## REQUIREMENT
The answer must consist of each line below that holds the word "inputs", copied as it stands.

## EXTRACTED ENTRIES
>>>>

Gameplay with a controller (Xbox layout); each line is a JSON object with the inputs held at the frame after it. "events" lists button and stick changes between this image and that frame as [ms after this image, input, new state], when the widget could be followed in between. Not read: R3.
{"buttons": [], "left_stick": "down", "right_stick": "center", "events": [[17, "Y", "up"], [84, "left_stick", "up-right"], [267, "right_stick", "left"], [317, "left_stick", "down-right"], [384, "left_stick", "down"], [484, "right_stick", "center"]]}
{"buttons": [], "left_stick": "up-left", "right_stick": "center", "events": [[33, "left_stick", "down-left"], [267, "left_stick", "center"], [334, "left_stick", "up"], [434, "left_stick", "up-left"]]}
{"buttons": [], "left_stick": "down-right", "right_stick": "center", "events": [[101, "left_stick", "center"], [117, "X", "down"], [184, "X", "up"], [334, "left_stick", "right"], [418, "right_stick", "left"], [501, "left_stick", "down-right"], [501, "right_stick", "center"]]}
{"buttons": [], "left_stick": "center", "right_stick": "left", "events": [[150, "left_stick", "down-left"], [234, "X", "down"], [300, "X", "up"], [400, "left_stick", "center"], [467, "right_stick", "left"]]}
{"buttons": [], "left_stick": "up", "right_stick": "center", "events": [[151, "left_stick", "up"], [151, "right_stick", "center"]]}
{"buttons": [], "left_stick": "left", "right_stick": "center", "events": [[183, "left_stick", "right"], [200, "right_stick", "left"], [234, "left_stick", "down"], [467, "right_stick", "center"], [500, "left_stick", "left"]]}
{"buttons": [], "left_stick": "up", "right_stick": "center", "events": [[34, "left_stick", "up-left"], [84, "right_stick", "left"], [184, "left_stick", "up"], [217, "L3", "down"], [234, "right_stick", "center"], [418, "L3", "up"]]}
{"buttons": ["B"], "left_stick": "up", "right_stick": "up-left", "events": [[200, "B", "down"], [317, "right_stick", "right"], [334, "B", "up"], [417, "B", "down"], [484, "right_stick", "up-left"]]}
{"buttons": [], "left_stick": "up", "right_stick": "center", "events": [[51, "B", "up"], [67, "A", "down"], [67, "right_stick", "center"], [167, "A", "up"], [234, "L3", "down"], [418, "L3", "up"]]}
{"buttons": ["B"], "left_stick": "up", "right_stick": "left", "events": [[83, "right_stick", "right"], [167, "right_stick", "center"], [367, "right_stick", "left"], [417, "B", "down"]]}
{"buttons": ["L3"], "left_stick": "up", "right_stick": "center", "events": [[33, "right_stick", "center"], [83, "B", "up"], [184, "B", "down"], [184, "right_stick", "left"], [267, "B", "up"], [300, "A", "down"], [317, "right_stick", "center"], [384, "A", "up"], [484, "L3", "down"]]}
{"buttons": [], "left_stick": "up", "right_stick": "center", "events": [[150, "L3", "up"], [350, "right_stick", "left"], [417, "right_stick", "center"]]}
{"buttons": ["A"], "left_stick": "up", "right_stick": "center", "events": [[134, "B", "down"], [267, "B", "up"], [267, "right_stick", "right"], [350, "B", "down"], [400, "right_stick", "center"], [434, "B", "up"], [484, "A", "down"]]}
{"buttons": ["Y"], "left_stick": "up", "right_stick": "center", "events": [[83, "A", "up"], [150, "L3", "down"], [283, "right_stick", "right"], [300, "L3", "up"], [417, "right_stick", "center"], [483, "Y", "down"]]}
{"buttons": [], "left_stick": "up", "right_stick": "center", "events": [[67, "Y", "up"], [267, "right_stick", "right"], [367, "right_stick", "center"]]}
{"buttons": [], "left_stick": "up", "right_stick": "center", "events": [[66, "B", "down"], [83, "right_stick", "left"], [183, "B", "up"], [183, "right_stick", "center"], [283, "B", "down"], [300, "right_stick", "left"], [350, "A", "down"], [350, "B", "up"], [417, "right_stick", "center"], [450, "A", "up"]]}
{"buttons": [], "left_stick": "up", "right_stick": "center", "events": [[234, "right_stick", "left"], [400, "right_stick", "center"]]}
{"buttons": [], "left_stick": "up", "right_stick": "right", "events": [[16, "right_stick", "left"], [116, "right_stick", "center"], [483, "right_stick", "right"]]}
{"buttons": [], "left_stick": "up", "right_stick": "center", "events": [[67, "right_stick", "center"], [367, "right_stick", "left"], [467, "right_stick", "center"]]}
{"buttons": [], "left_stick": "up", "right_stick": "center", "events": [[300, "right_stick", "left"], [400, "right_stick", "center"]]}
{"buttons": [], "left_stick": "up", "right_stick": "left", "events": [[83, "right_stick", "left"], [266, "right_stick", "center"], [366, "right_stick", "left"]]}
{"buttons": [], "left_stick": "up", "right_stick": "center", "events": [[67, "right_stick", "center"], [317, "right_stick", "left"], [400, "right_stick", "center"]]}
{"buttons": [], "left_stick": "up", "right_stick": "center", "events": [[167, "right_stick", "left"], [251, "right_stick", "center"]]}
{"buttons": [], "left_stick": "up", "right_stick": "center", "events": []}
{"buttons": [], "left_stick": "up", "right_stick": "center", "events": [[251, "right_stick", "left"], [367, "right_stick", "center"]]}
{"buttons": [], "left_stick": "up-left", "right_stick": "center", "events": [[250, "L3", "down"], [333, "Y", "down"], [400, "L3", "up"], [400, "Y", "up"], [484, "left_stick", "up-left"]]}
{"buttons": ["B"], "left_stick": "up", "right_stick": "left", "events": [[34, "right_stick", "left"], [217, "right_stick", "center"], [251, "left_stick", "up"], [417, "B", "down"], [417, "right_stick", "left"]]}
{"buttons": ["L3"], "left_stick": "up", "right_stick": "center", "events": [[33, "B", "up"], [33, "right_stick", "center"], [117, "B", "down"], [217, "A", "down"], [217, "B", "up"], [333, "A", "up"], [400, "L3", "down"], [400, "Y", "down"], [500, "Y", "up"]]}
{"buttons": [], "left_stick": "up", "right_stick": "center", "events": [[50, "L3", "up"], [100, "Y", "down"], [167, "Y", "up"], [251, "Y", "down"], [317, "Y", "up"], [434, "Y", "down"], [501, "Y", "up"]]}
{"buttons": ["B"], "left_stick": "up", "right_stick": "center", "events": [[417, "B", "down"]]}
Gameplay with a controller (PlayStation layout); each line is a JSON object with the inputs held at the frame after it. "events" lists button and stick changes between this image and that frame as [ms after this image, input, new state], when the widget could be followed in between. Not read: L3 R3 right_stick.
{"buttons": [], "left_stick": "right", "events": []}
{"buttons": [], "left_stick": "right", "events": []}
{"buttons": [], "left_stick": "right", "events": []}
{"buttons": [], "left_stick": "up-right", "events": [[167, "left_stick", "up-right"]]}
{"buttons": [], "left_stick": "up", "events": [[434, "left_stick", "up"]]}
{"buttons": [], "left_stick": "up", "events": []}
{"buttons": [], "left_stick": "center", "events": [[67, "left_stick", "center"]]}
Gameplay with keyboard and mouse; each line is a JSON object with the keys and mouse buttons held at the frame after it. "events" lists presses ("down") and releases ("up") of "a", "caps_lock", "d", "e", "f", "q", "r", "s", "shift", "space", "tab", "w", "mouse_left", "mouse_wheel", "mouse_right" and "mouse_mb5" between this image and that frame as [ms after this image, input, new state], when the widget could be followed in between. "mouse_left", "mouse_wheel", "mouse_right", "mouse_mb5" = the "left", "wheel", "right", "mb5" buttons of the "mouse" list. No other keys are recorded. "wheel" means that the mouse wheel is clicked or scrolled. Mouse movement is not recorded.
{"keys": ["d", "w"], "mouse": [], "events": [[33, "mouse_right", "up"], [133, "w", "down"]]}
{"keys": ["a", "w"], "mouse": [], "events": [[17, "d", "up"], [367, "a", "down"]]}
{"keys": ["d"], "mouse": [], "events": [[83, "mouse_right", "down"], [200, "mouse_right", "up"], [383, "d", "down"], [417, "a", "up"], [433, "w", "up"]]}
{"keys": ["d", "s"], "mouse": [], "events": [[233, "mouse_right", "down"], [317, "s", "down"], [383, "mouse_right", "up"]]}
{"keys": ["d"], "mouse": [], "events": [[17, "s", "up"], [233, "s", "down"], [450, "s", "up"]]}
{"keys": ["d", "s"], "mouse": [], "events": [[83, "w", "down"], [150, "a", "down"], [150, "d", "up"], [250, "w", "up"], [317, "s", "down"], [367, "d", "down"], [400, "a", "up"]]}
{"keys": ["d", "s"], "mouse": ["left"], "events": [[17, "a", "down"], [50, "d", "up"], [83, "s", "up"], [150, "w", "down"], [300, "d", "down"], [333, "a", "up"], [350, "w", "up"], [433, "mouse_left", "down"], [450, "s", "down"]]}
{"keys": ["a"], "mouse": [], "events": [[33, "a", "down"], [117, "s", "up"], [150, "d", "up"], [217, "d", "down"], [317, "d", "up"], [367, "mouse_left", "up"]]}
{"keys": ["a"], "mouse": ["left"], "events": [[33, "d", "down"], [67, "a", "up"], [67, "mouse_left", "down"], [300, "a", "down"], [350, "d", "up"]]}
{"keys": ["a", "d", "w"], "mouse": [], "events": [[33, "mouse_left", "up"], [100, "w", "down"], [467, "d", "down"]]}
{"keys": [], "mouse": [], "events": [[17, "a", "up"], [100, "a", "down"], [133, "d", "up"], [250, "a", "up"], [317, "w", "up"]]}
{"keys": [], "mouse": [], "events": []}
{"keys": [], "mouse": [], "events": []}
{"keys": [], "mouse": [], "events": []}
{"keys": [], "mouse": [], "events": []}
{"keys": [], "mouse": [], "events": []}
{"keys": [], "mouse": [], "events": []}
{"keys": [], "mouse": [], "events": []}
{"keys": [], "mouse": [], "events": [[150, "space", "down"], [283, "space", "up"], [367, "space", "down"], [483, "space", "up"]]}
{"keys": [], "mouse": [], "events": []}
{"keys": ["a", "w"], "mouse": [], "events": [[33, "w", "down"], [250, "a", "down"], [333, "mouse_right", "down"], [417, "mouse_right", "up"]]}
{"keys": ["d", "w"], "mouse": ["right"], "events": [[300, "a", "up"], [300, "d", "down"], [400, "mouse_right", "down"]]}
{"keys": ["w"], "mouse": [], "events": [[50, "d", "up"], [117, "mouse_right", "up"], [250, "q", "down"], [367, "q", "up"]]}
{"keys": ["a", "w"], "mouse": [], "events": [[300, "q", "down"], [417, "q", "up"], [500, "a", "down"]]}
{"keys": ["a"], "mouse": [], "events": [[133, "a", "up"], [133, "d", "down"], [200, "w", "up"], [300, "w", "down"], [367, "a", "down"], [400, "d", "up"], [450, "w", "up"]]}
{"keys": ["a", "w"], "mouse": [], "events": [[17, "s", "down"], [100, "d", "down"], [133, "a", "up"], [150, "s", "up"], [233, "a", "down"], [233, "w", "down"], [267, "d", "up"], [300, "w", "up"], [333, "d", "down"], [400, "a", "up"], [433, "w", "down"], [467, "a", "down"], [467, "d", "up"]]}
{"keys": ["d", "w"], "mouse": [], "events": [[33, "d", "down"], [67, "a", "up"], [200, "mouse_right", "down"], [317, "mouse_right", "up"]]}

<<<<

## ANSWER TO THIS PROBLEM
Gameplay with a controller (Xbox layout); each line is a JSON object with the inputs held at the frame after it. "events" lists button and stick changes between this image and that frame as [ms after this image, input, new state], when the widget could be followed in between. Not read: R3.
Gameplay with a controller (PlayStation layout); each line is a JSON object with the inputs held at the frame after it. "events" lists button and stick changes between this image and that frame as [ms after this image, input, new state], when the widget could be followed in between. Not read: L3 R3 right_stick.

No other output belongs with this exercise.